Das Jobcenter Leipzig muss die Telefon­liste mit den Durch­wahlen der Sach­bearbeiter heraus­geben. Dazu hat das Verwaltungs­gericht Leipzig die Behörde gestern verurteilt. Grund­lage ist das Informations­frei­heits­gesetz. Das gilt für alle Bundes­behörden und damit für fast alle Arbeits­agenturen und Jobcenter. test.de erklärt den Hintergrund.

Jedermann hat Informations­anspruch

Das Informations­frei­heits­gesetz formuliert es deutlich: „Jeder hat (...) gegen­über den Behörden des Bundes einen Anspruch auf Zugang zu amtlichen Informationen“, heißt es in § 1. Zu den amtlichen Informationen gehört auch die Telefon­liste mit den Durch­wahlen der Mitarbeiter, entschied das Verwaltungs­gericht Leipzig. [Update 15.02.2013] Es muss, so das Gericht wörtlich „Ausdruck modernen staatlichen Selbst­verständ­nisses sein, die telefo­nische Erreich­barkeit in beiden Richtungen unmittel­bar sicher­zustellen … und das grade in Bereichen wo es um die soziale Existenz gehen kann“. [/Update] Geklagt hatte die Rechts­anwalts­kanzlei fsn-recht, die zahlreiche Empfänger von Arbeits­losengeld vertritt. Allerdings: Das Urteil ist noch nicht rechts­kräftig. Anders als zivilrecht­liche Urteile ist es auch nicht vorläufig voll­streck­bar. Die Telefon­liste bleibe erst­mal noch unter Verschluss, hieß es beim Jobcenter Leipzig. „Wir warten die schriftliche Urteils­begründung ab und entscheiden dann, ob wir Rechts­mittel einlegen“, erklärte Behörden-Sprecher Martin Richter.

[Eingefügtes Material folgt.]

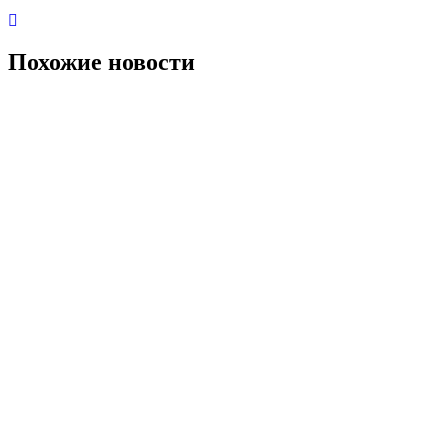
Похожие новости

Jobcenter ist riesige Behörde

Hintergrund für die Klage: Das Jobcenter Leipzig ist eine riesige Behörde. Rund 75 000 Menschen sind in der sächsischen Groß­stadt auf Arbeits­losengeld II angewiesen. Wie viele andere Hartz IV-Behörden auch schottet sich das Jobcenter aber ab. In der Regel gibt es keinen direkten Kontakt zum Sach­bearbeiter – weder beim Besuch der Behörde noch telefo­nisch.

Verhinderung schneller Hilfe

Sogar Rechts­anwälte der Betroffenen müssen den mühsamen Weg über eine zentrale Rufnummer nehmen. „In unserer täglichen Arbeit sehen wir täglich, wie Hilfebedürftige durch Fehler des Jobcenters in existenzielle Notsituationen geraten. Eine dann notwendige schnelle Hilfe wird durch die derzeitige Abfertigung der Betroffenen in einem Call­center systematisch verhindert“, beklagt Rechts­anwalt Dirk Feiertag, der für fsn-recht vor dem Verwaltungs­gericht Klage erhob.

Gerichts­präsidentin kritisiert Jobcenter

Die Präsidentin des Sozial­gerichts Berlin, Sabine Schudoma, bestätigt den Rechts­anwalt indirekt. Vier von fünf Hartz IV-Verfahren erledige das größte deutsche Sozialge­richt ohne Urteil. Die Einschaltung der Justiz hätte in diesen Fällen vermieden werden können, wenn die Parteien vorher miteinander geredet hätten, sagte die Gerichts­präsidentin dem Tages­spiegel bei der Vorstellung der Jahres­bilanz des Gerichts. Auch in Berlin erreichen Arbeits­losengeld II-Empfänger den für sie zuständigen Sach­bearbeiter allenfalls auf Umwegen.

Behörden in der Pflicht

Wer Ärger mit Jobcenter, Arbeits­agentur oder einer anderen Behörde hat, sollte versuchen, die Durch­wahl des zuständigen Mitarbeiters zu bekommen und mit ihm ins Gespräch zu kommen. Oft lassen sich so Miss­verständ­nisse ausräumen und Fehler vermeiden. Das Informations­frei­heits­gesetz gilt für alle Bundes­behörden und damit für alle Hartz IV-Behörden. Ausnahme sind nur die allein von der Kommune getragenen Behörden für Arbeits­losengeld II. Für die gelten allerdings die Informations­frei­heits­gesetze der Länder. Die enthalten zum Teil Einschränkungen, geben oft aber auch einen Anspruch auf Heraus­gabe dienst­licher Informationen.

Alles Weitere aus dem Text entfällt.